Layernorm backward

Why does PyTorch uses three different kernels for backward (four when elementwise affine is True) for LayerNorm backward. NVIDIA Apex seems to use only a single kernel or two when elementwise affine is True. Are there some edge cases Apex does not deal with and PyTorch does ?.

Also how is the scale and bias here (pytorch/layer_norm_kernel.cu at master · pytorch/pytorch · GitHub) different from gamma and beta. Isn’t gamma and beta the scale and bias parameters for layernorm?.

While it could be that PyTorch’s kernels are less optimized, I do think that apex uses three kernels if you want all gradients for input and parameters (cuComputePartGradGammaBeta, cuComputeGradGammaBeta, cuComputeGradInput) so the difference is not quite as stark.

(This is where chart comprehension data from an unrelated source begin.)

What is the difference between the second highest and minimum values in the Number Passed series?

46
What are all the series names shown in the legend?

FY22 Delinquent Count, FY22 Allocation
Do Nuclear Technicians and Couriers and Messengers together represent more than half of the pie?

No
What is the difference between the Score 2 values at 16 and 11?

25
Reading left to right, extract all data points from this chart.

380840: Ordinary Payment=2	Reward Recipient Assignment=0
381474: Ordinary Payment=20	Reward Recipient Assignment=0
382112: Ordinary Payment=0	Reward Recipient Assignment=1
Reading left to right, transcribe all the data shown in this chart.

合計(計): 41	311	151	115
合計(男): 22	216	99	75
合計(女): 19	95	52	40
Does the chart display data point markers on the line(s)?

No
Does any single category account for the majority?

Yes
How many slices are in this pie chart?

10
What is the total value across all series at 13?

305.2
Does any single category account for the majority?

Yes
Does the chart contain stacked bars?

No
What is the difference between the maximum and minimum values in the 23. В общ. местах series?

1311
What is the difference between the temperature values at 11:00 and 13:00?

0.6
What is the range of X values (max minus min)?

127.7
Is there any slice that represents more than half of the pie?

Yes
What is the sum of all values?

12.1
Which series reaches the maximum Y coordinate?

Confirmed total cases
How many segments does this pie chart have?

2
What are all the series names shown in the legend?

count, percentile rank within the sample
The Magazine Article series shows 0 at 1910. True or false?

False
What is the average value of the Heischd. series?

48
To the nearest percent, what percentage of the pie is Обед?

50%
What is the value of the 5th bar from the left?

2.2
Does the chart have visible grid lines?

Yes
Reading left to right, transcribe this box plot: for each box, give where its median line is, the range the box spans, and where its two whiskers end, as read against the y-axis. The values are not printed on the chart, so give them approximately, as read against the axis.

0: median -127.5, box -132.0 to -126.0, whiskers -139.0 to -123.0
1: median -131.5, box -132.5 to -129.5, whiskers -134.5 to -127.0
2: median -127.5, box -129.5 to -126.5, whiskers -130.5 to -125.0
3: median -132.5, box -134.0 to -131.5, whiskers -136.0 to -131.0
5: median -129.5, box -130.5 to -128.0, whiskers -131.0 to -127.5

That said, if you have benchmarks that show a PyTorch being slower than Apex, I’m quite certain people will look into it more (PyToch did adopt the LayerNorm forward at some point).

Best regards

Thomas

I did a high level mapping. The ComputePartGradGammaBeta and ComputeGradGammaBeta are together equivalent to the PyTorch GammaBetaBackwardKernel basically calculating the gradients for gamma and beta if those params are set to trainable. Despite PyTorch doing it through one kernel, the perf of this gradient computation is actually much worse than Apex since the GammaBetaBackward kernel does not effectively utilize the GPU. Basically low occupancy and memory throughput utilization. I can post some benchmark results but we have seen it in many cases. Other than that what Apex does through cuComputeGradInput maps to a set of three kernels in PyTorch(ComputeInternalGradients,ComputeGradientFusedParamsCUDAKernel and LayerNormBackwardKernel). Its not clear why this part is not fused though the GPU utilization is fairly good for these kernels.